In an age when self-determination is a hallowed principle, how is it possible that Taiwan - which has been part of China during only four of the last eleven decades, and has never been under the control of the People's Republic of China - is shunned by every nation when it presumes to wonder aloud why it should not be allowed to go its own way?

The reasons have deep historical roots. When Mao and the Communists came to power in 1949, they promised"reunification of the motherland", which included bringing Xinjiang (the Muslim desert regions of the west), Tibet, Mongolia, Hong Kong, Macau and Taiwan back under central government control. It became a matter of national pride for a country that had been guafen," cut up like a melon" by predatory colonial powers, to end national feelings of humiliation by restoring itself to wholeness. Communist propaganda relentlessly proselytised for re-unification as a sacred duty.

As Tibet, Hong Kong, and Macau returned"to the embrace of the motherland", Mao's commitment seemed close to realisation. The fact that only Taiwan stands in the way makes reunification all the more non-negotiable.

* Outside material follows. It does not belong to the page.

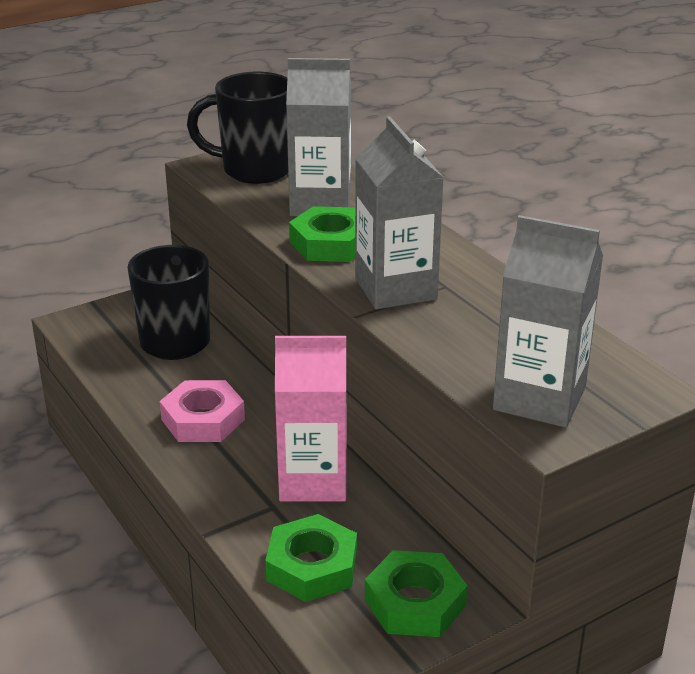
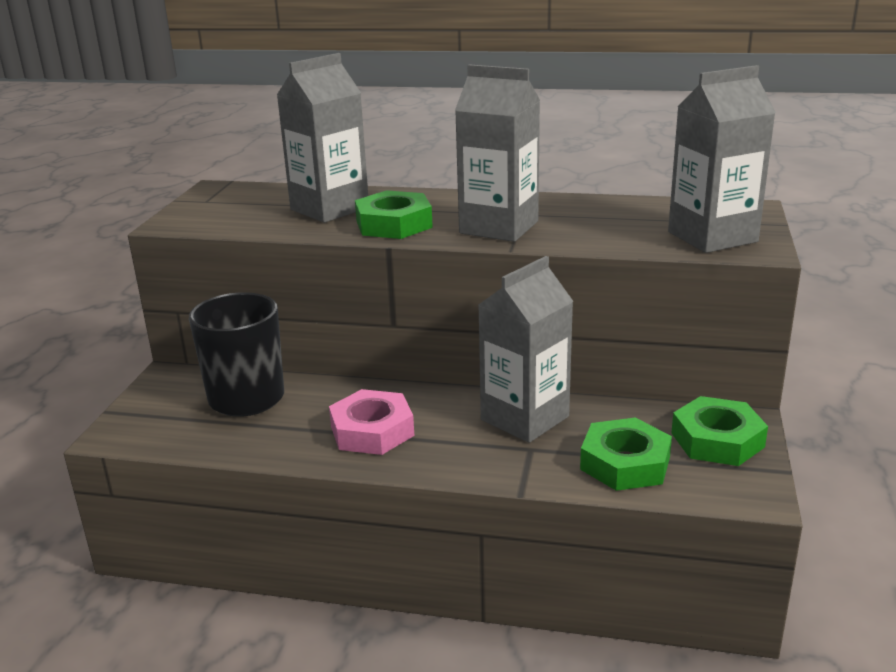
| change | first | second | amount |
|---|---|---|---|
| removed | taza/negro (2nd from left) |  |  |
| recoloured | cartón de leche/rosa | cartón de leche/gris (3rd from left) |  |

But there is another dynamic at work. Over the past two decades, almost every other plank of the communist platform (world-wide people's war, proletarian struggle leading to a classless utopia, triumph over global capitalism and so on) has been abandoned. This leaves unification as the last tie to Mao's revolution and justification for one-party rule. Beijing's leaders play up this"revolutionary" commitment, for it helps generate nationalist sentiment, one of the few things that legitimises the Communist monopoly on power.

China's leaders ought to reflect on the fact that their country is no longer the"sick man of Asia". It is increasingly powerful, globally proactive and economically robust. So it is a timely moment to reappraise its position and to begin acting from strength, not weakness. In short, it is time for mainland leaders to change the chemistry of their long feud with Taiwan.

After all, the mainland and Taiwan have struggled politically even as their economies become increasingly unified. In due course, they may well be able to become more unified on the political front - if they do not push their disagreements too aggressively. For economic convergence, if allowed to ripen, could set Taiwan and the mainland on an evolutionary course towards common sovereignty.

How can such a scenario be realised? Beijing must declare, loudly and clearly, that greater democracy is its ultimate political goal. Further, that as this evolutionary process takes place and the political climate becomes more congenial, they look forward to discussing how to better weave a political, as well as an economic, fabric with Taiwan. Such a declaration alone would give Taiwanese the ability to imagine that they may one day find it in their interest to reunite with the mainland.

For its part, Taiwan needs to calm down. Its leaders must understand that, even though"independence" may sometimes seem like a logical scenario, Taiwan is a small, vulnerable island, and the mainland an emerging superpower. Even though Taiwan may have a right to independence, its leaders need to remind their people that provocative actions will gain them little.

In 1973, as Sino-US relations were thawing, Mao admitted to US secretary of state Henry Kissinger that, though he did not believe reunification would come peacefully,"We can do without Taiwan for the time being, and let it come after 100 years... Why is there a need to be in such great haste?"

Mao's advice is not bad. Beijing must take to heart its newfound dynamism and strength, and write a new scenario for its relations with Taiwan emphasising persuasion instead of missiles. For the first time in 50 years, the mainland and Taiwan share real interests. What blocks matrimony is the mainland's lack of democracy. Most mainlanders would probably like to see this absence remedied as much as they favour full reunification. Only democracy on the mainland can bring lasting peace to the Taiwan Strait.